EXERCISE PROMPT:
Would you output the following records verbatim and skip the images in them?

:: GIVEN DATA ::

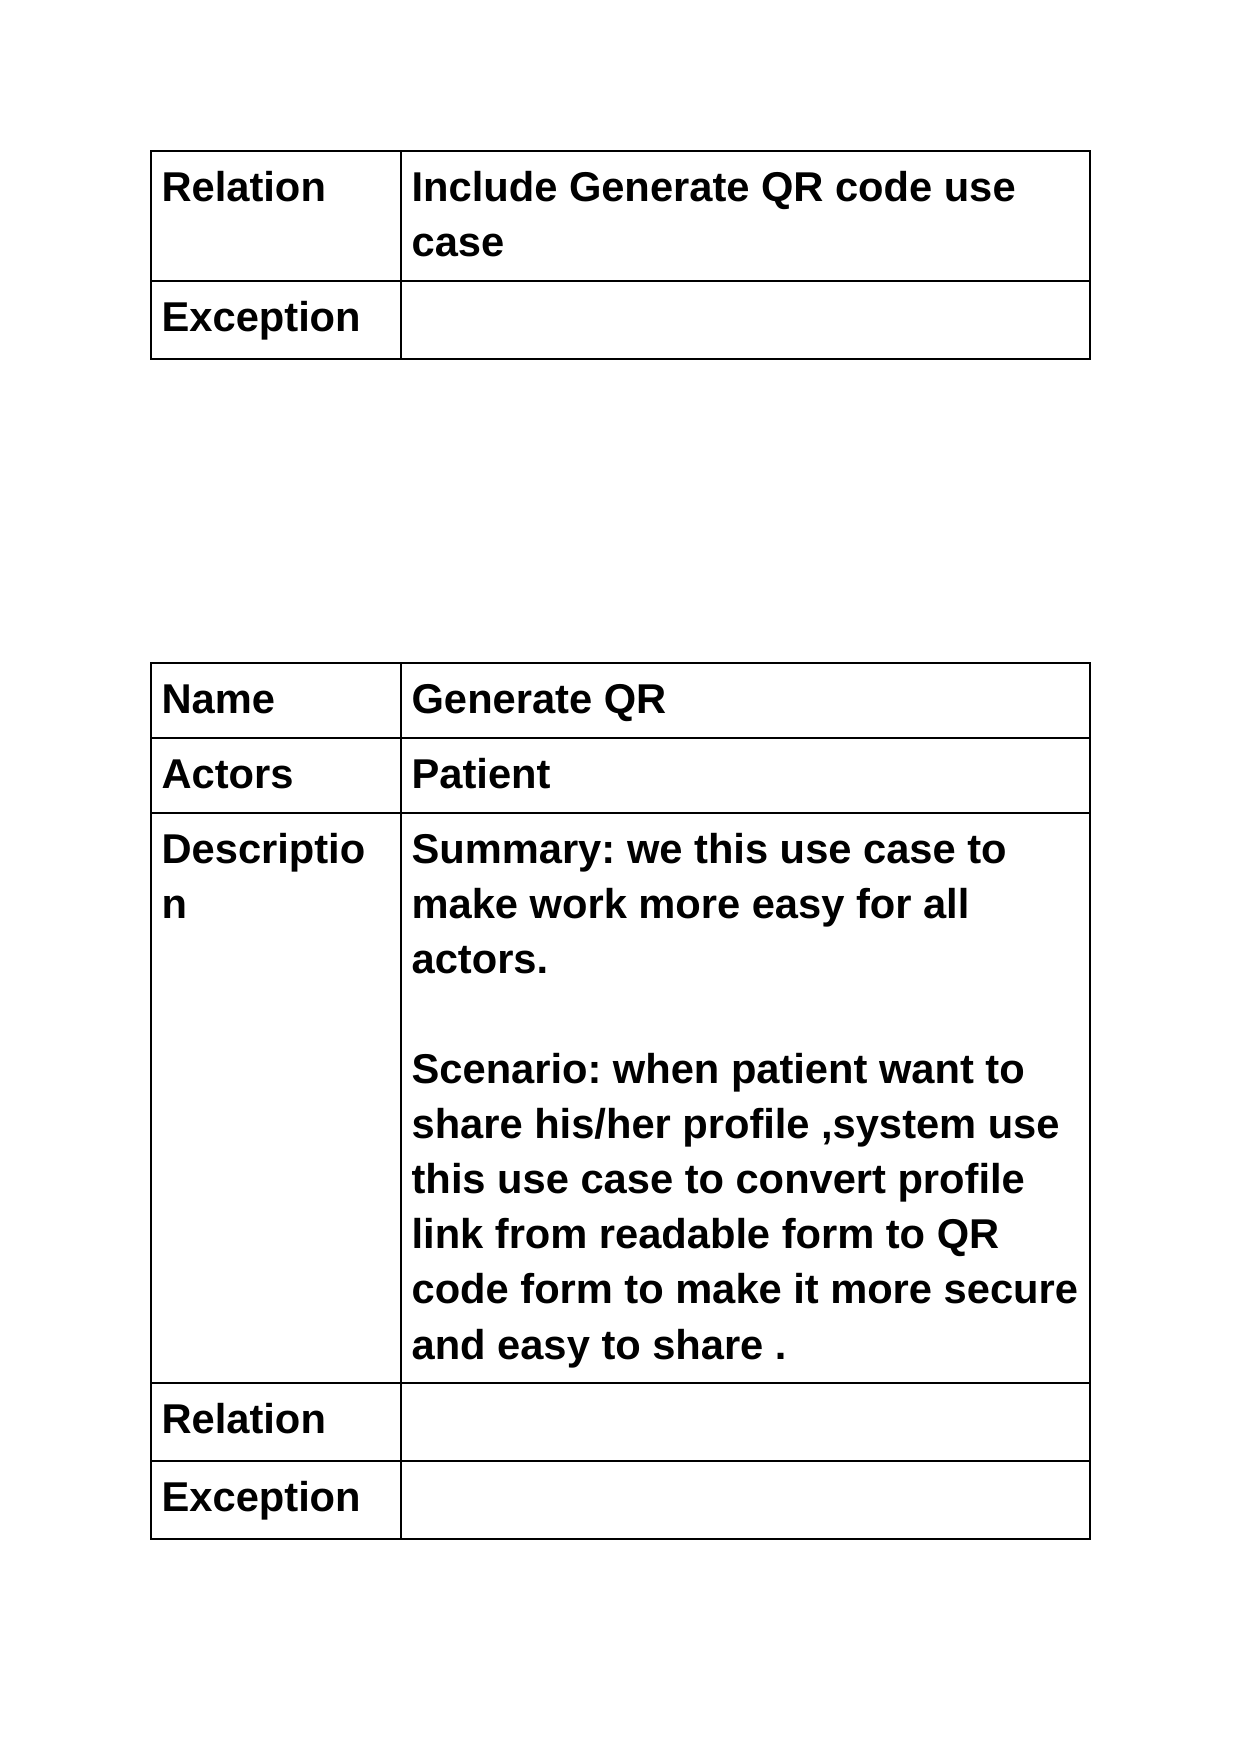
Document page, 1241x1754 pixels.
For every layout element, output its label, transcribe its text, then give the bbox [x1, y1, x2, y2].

table_cell Actors [152, 739, 400, 812]
table_cell Patient [402, 739, 1089, 812]
table_cell Exception [152, 1462, 400, 1538]
table_cell Description [152, 814, 400, 1382]
table_cell Exception [152, 282, 400, 358]
table_cell [402, 282, 1089, 358]
table_cell [402, 1462, 1089, 1538]
table_cell [402, 1384, 1089, 1460]
table_header Generate QR [402, 664, 1089, 737]
table_cell Relation [152, 1384, 400, 1460]
table_cell Summary: we this use case to make work more easy for all actors. Scenario: when patient want to share his/her profile ,system use this use case to convert profile link from readable form to QR code form to make it more secure and easy to share . [402, 814, 1089, 1382]
table_header Name [152, 664, 400, 737]
table_cell Relation [152, 152, 400, 280]
table_cell Include Generate QR code use case [402, 152, 1089, 280]
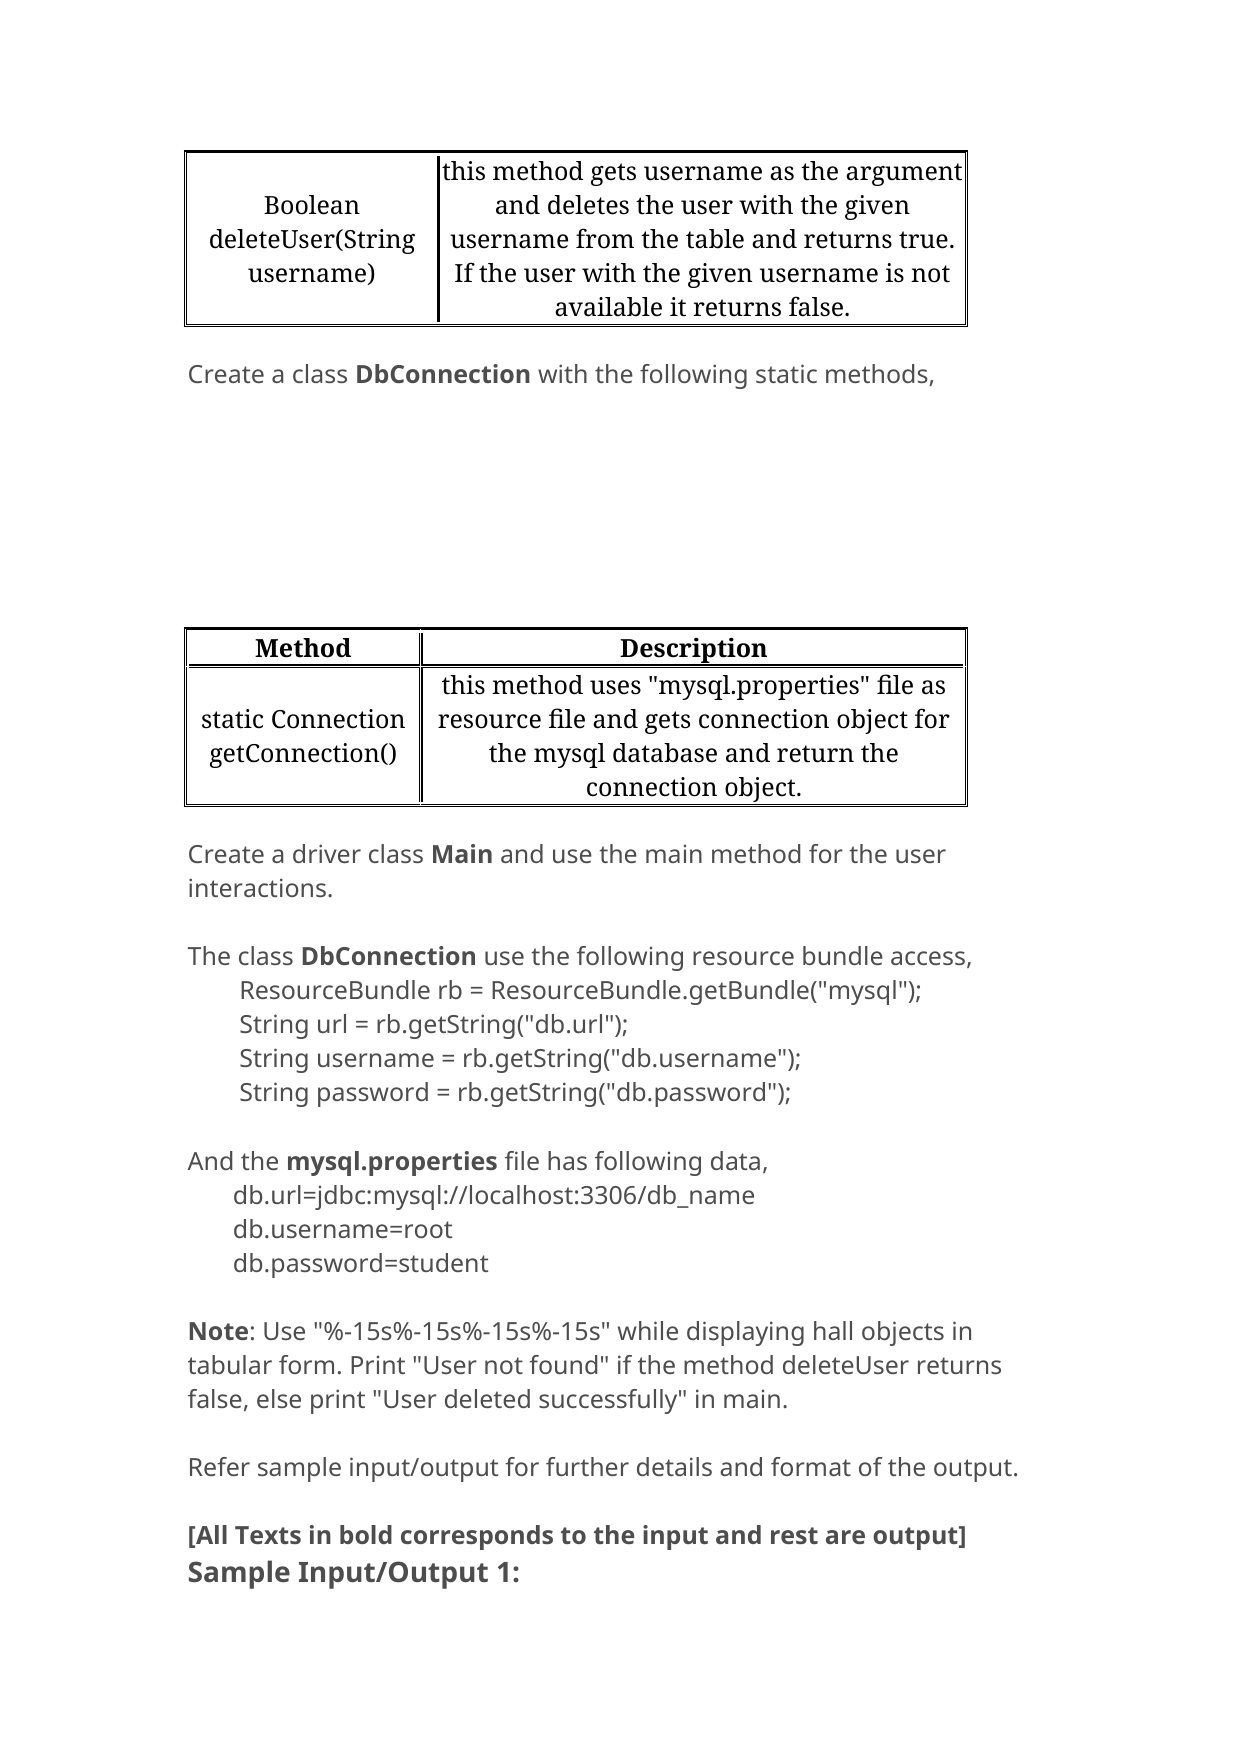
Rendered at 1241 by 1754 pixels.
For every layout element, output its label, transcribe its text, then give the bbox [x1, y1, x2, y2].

table_header Method [187, 629, 421, 664]
text Create a class DbConnection with the following static methods, [187, 327, 1053, 391]
table_cell static Connection getConnection() [187, 664, 421, 804]
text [187, 807, 1053, 1590]
table_cell Boolean deleteUser(String username) [187, 153, 438, 323]
table_cell this method gets username as the argument and deletes the user with the given username from the table and returns true. If the user with the given username is not available it returns false. [438, 153, 965, 323]
table_cell this method uses "mysql.properties" file as resource file and gets connection object for the mysql database and return the connection object. [421, 664, 965, 804]
table_header Description [421, 630, 965, 664]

:::

FINAL ANSWER:
Document page, 1241x1754 pixels.
For every layout element, output its label, transcribe its text, then give the bbox [x1, y1, x2, y2].

table_cell Actors [152, 739, 400, 812]
table_cell Patient [402, 739, 1089, 812]
table_cell Exception [152, 1462, 400, 1538]
table_cell Description [152, 814, 400, 1382]
table_cell Exception [152, 282, 400, 358]
table_cell [402, 282, 1089, 358]
table_cell [402, 1462, 1089, 1538]
table_cell [402, 1384, 1089, 1460]
table_header Generate QR [402, 664, 1089, 737]
table_cell Relation [152, 1384, 400, 1460]
table_cell Summary: we this use case to make work more easy for all actors. Scenario: when patient want to share his/her profile ,system use this use case to convert profile link from readable form to QR code form to make it more secure and easy to share . [402, 814, 1089, 1382]
table_header Name [152, 664, 400, 737]
table_cell Relation [152, 152, 400, 280]
table_cell Include Generate QR code use case [402, 152, 1089, 280]
Rendered at 1241 by 1754 pixels.
For every layout element, output its label, transcribe its text, then give the bbox [x1, y1, x2, y2].

table_header Method [187, 629, 421, 664]
text Create a class DbConnection with the following static methods, [187, 327, 1053, 391]
table_cell static Connection getConnection() [187, 664, 421, 804]
text [187, 807, 1053, 1590]
table_cell Boolean deleteUser(String username) [187, 153, 438, 323]
table_cell this method gets username as the argument and deletes the user with the given username from the table and returns true. If the user with the given username is not available it returns false. [438, 153, 965, 323]
table_cell this method uses "mysql.properties" file as resource file and gets connection object for the mysql database and return the connection object. [421, 664, 965, 804]
table_header Description [421, 630, 965, 664]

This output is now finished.